Изменить стиль страницы

Когда он окончил начальную школу, отец настойчиво советовал ему наняться подмастерьем к какому-нибудь ремесленнику. Но вопреки советам отца Каидзима поступил в педагогическое училище в Отяномидзу и в двадцать лет стал учителем. В то время жалованье его составляло около восемнадцати иен в месяц, и он еще не собирался всю жизнь довольствоваться скромной ролью учителя, надеялся, что работа в школе обеспечит ему материальную независимость и он сможет заняться самообразованием. Он мечтал посвятить себя изучению истории Дальнего Востока, прежде всего Японии и Китая, и даже надеялся со временем получить ученую степень.

Но когда Каидзиме исполнилось двадцать четыре года, умер отец. Вскоре после его смерти Каидзима женился. И прежние мечты постепенно угасли.

Немалую роль в этом сыграло то, что он без памяти любил жену. До сих пор, самозабвенно увлеченный наукой, Каидзима не обращал внимания на женщин. Теперь радости семейной жизни, не изведанные раньше, все больше поглощали его. И постепенно, подобно всем заурядным людям, он стал довольствоваться малым.

Вскоре родилась дочь, это событие совпало с прибавкой жалованья. И Каидзима как-то незаметно для самого себя совершенно забыл о прежних честолюбивых стремлениях.

К тому времени его перевели в другую школу. Там он стал получать двадцать иен в месяц. Оттуда его вскоре перевели в район Нихонбаси, затем в район Акасака. За пятнадцать лет, что он учительствовал в разных школах, жалованье постепенно росло — он получал уже сорок пять иен в месяц.

Но расходы на семью росли еще быстрее, и год от года нужда ощущалась все острее.

Спустя два года родился сын, потом один за другим появились еще четверо детей, а когда на семнадцатом году его учительства он с семьей перебрался в провинцию, жена была беременна седьмым ребенком.

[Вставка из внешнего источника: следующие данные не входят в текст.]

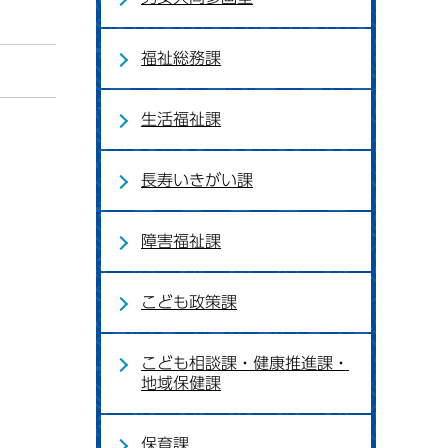
福祉総務課
生活福祉課
長寿いきがい課
障害福祉課
こども政策課
こども相談課・健康推進課・
地域保健課
保育課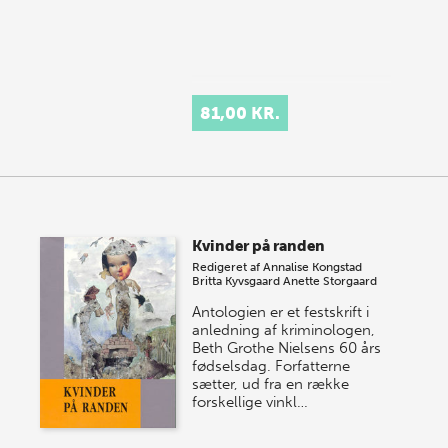
81,00 KR.
Kvinder på randen
Redigeret af
Annalise Kongstad
Britta Kyvsgaard
Anette Storgaard
Antologien er et festskrift i
anledning af kriminologen,
Beth Grothe Nielsens 60 års
fødselsdag. Forfatterne
sætter, ud fra en række
forskellige vinkl…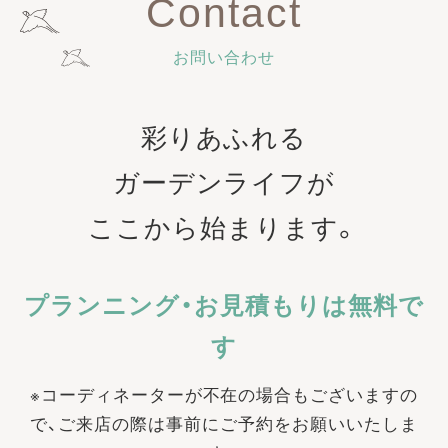
Contact
お問い合わせ
彩りあふれる
ガーデンライフが
ここから始まります。
プランニング・お見積もりは無料で
す
※コーディネーターが不在の場合もございますの
で、ご来店の際は事前にご予約をお願いいたしま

Уроженцу Токио пришлось уехать в провинцию, так как жить с семьей в большом городе стало не по карману.

Последним местом его службы в Токио была начальная школа Ф., в Кодзимати, фешенебельном районе города к западу от императорского дворца, сплошь застроенном богатыми особняками. Ученики Каидзимы были в основном дети аристократов и высокопоставленных чиновников.

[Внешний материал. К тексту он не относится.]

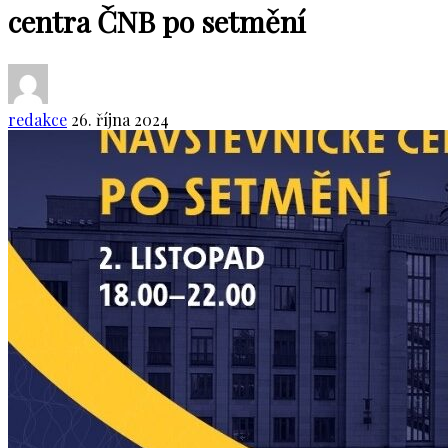
centra ČNB po setmění
redakce
26. října 2024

Его собственные дети, ходившие в ту же школу, выглядели на их фоне до боли жалкими и невзрачными.

При всей бедности супругам Каидзима хотелось получше одеть своих ребят. Родительское сердце больно сжималось каждый раз, когда дети просили: “Хочу такое же платье, как у той девочки!”, “Хочу такую же ленту!”, “Хочу такие же туфли!”, “Поедем летом на курорт!”. А ведь на иждивении Каидзимы была еще овдовевшая мать-старушка...

Робкий, добрый сердцем Каидзима постоянно мучился сознанием вины перед семьей. Пожалуй, лучше покинуть Токио, где живется так трудно, и поселиться в провинции, где жизнь проще и где его домочадцы не будут так остро ощущать свою бедность...

Почему они выбрали город М.? Да потому, что один знакомый его жены, уроженки тех мест, замолвил словечко о переводе Каидзимы.

Этот маленький городок с населением около пятидесяти тысяч, примерно в тридцати ри к северу от Токио, славился производством шелка-сырца. Он приютился на краю равнины Канто, у самого подножия горного хребта. Вокруг городка тянулись бескрайние тутовые сады.

В ясные дни с любой улицы над рядами черепичных крыш, на фоне сияющего голубизной неба виднелись величавые очертания гор, знаменитых своими горячими источниками...

Свежая, голубая вода, с тихим журчанием бегущая по городским каналам, оживленная главная улица, по которой на трамвае можно было доехать до источников, — все это придавало провинциальному городку неожиданную прелесть.

Каидзима с семьей приехал сюда в один из тех майских дней, когда природа, проснувшись, сверкала живыми красками наступившей весны.

Домашние, привыкшие к жизни на грязных задворках улицы Саругаку в квартале Канда, с облегчением вздохнули, как будто из темной, затхлой берлоги их внезапно вытащили на свежий воздух.

* * *

Дети весело резвились на лужайке возле руин старинного замка, играли в прятки среди густо разросшихся вдоль плотины вишен и деревьев сакуры, в саду, у пруда, над которым свисали пышные гроздья цветущих глициний.

Супруги Каидзима и старушка мать — ей было уже за шестьдесят — раз в год ездили в Токио на могилу отца. Но, вкусив беззаботной провинциальной жизни, никто из них — ни мать, пи Каидзима, ни его жена — не скучал по столице.

Школа, в которой предстояло служить Каидзиме, находилась на окраине, в северной части города. За спортивной площадкой тянулись все те же тутовые сады.

Каждый раз, входя в класс и видя за окнами озаренные солнцем поля и сады, а вдали складки гор, подернутые фиолетовой дымкой, он испытывал радостное ощущение свободы.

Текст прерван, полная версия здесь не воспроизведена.